Is this going to be an asset or stock deal? i.e. are you selling the clients and or equipment only or the entire registered company?
If you are selling assets only, what domains and assets would be included – i.e. servers, equipment, all .coms, .nets, etc.
Technology considerations: Are you on contract for any technology services supplied by a third party vendor and do you have the resources to help a buyer with the transition?
Are you in any leases on contracts with data centers, outsourced support, office space, office equipment? If so, how easily can these be gotten out of?
Be prepared to provide bank statements and/or access to billing software closer to the final stages of the due diligence process.
HOSTSEARCH: And I suppose if you are selling a Web hosting business, you have to be ready to stay out of the business for a while, otherwise you could just set up and compete with the person who is buying your company?
HARTLAND ROSS: Yes, it is important that you give thought to your future prospects since it is true that most buyers will want you to sign a non compete for 2 to 5 years or at the very least there will be a non solicit clause. You should be prepared to answer this question.
HOSTSEARCH: I am sure this is a science, and when there is an economic downturn it could become an art, but how do you value a company, and more importantly, how do you avoid being taken advantage off?
HARTLAND ROSS: Well, there are a number of ways to value a company from multiples of EBITDA to discounted cash flows using Beta values among others however the hosting industry (at least for smaller deals) is generally done based on a valuation of approximately 1 times (1X) the annual revenues for a pure play hoster. This value will change somewhat depending on the type of company (dedicated vs shared vs managed etc) and on the specifics of the company such as technologies used, geographic location, the reason for the sale, profitability, other sources of revenues, etc.
HOSTSEARCH: I have spoken to some people who say when you are selling a Web hosting business you have to establish a level that you emotionally feel is the right value for your company and stick to your guns and not go below that amount. Can people afford the luxury of that type of approach these days?
HARTLAND ROSS: I would caution against this approach in general regardless of any external economic conditions. Firstly sellers should disassociate emotionally from the sale – this can’t be an emotional decision – it must be a rationale decision taking all factors into consideration. Secondly, as with selling anything, it is the market that will decide what it’s willing to pay and you may decide that you want $1 million for your $200K business but in this case, you are really wasting your time, as well as that of your broker and any interested buyer. Having said this, it is a good idea to have a value in mind and what sort of deal structure you are willing to entertain however this should be based on the values that others in the market are receiving. In other words it is important for the seller to have reasonable expectations prior to entertaining offers.

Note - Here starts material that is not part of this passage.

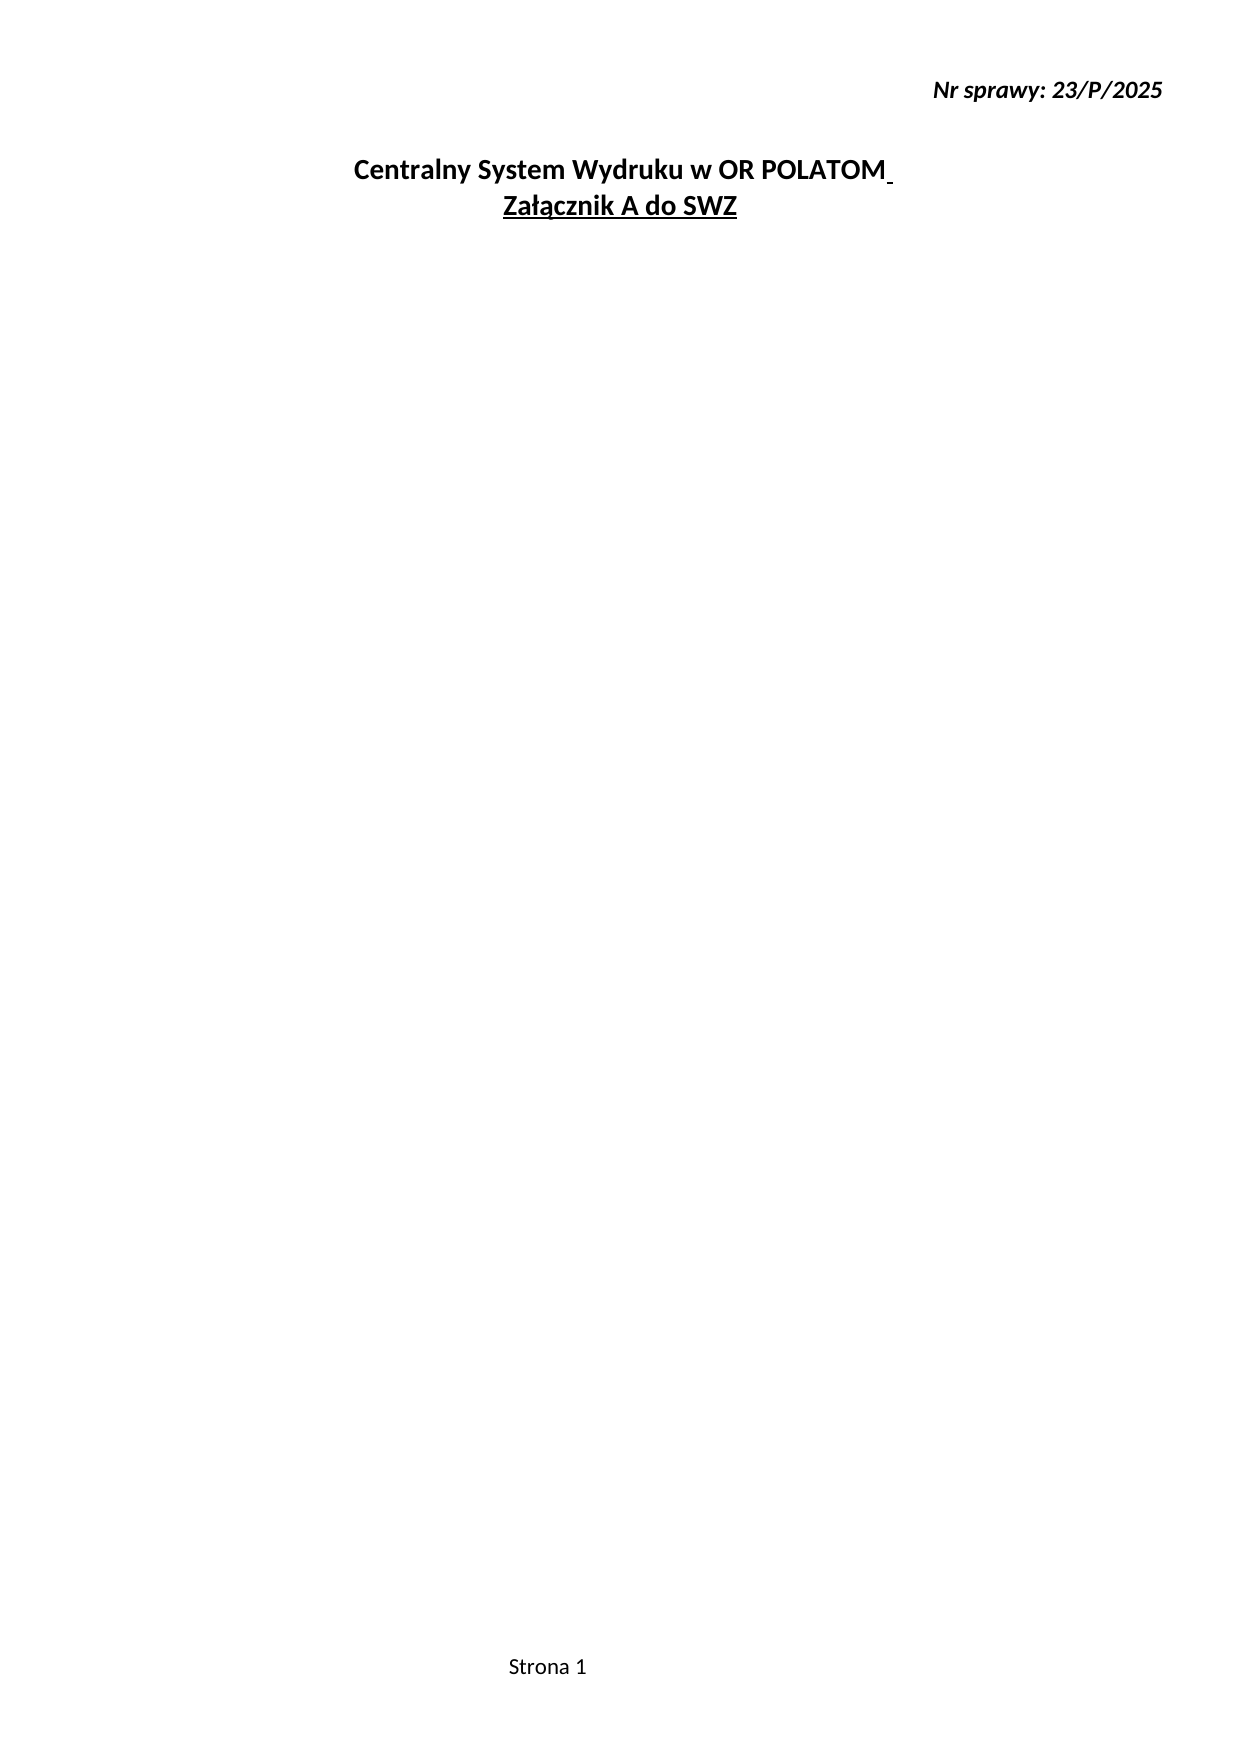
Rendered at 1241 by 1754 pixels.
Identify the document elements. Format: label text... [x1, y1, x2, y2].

text Centralny System Wydruku w OR POLATOM [75, 151, 1165, 187]
text Załącznik A do SWZ [75, 187, 1165, 223]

HOSTSEARCH: Final words of advice to those selling a company? What would you say to them?
HARTLAND ROSS: I would remind them of the work and time involved in preparing the necessary documentation, addressing questions from the buyer and ultimately following through with the work involved in the transition. This is not like selling a car – most sellers (and buyers for that matter) don’t realize how much work is involved. As a result, a common scenario is that the seller can’t focus on the required tasks and follow through with requests made by buyers in a timely fashion, and this results in two things happening. Firstly, the buyer loses confidence in the seller – both in their ability to complete a successful sale and perhaps in the accuracy of the information being provided. This then leads to the second issue which is that either the buyer will lose interest and move on to another deal or their offer will be lower to compensate for the hassle and uncertainty associated with the process. Obviously this is not a desirable outcome and the tragic part about it is that in many cases this type of outcome is totally preventable.